Modern-day European genomic diversity has been thought to be shaped by variable proportions of local hunter-gatherer ancestry (WHGs) [18]. While Neolithic, Iberian genomes (modern day Spanish and Portuguese populations) revealed widespread evidence of WHG admixture (10-27%), Neolithic German populations (Linearb and keramik– LBK culture) revealed ∼4–5% of the same [18].Notably the variation in WHG ancestry fractions among German and Spanish people correlated with the observed variabilities in COVID-19 death/recovery ratio in these two countries; German populations with discernably lower WHG fractions have a current death/recovery ratio of 0.05, however, in Spain the ratio is 0.33, which corresponded to high WHG fraction among Spanish populations. Interestingly, the other Iberian country, Portugal, despite reporting fewer numbers of COVID-19 cases compared to neighboring Spain, has a significantly high death to recovery ratio (3.93) underscoring the likely association between high WHG ancestry proportions in Iberians and the severity of COVID-19 infection. The WHG ancestry proportion is discernibly high among the Basque people in Spain (33.9%) and congruent with our hypothesis, the death percentage in Basque country is significantly higher compared to other Spanish provinces (https://www.statista.com/statistics/1102882/cases-of-coronavirus-confirmed-in-spain-in-2020-by-region/). However, owing to unavailability of data we were unable to calculate the death to recovery ratio in Basque people. Nevertheless, taking our findings into consideration, since the WHG fraction was found to be the highest among the Basque people among all populations assessed in this study, we surmise the death to recovery ratio in Basque country will be higher than Spain’s countrywide mean. A similar correlation between WHG ancestry and the extent of COVID-19 manifestation was observed for the UK, where GBR genomes depicted high WHG ancestry fractions (>25%) and was correlated with high COVID-19 death/recovery ratio in the country (31.94).

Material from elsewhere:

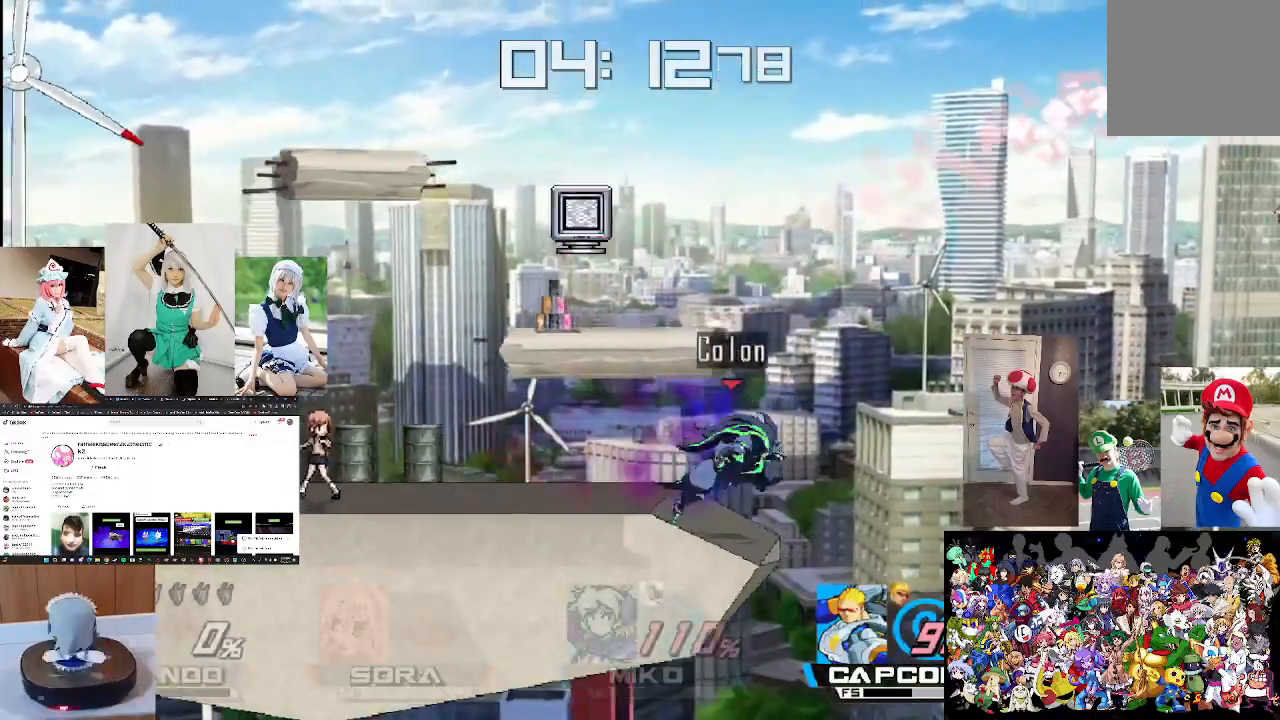
{"buttons": [], "left_stick": "center", "right_stick": "up", "events": [[167, "X", "down"], [167, "left_stick", "left"], [267, "X", "up"], [333, "X", "down"], [333, "right_stick", "up"], [367, "X", "up"], [500, "left_stick", "center"]]}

Italy, one of the worst hit countries with the COVID-19 pandemic, showed significant nationwide variation in the severity of disease manifestation (death/recovery ratio=0.73). While COVID-19 related deaths in Northern Italy has surpassed 12,000, less than 1,000 deaths have been so far reported in Southern Italy. Interestingly, these numbers are consistent with WHG fractions among Italian genomes, thus while WHG ancestry fractions were found to be ∼23.1% and 9.2% among Northern and Southern Italian genomes respectively.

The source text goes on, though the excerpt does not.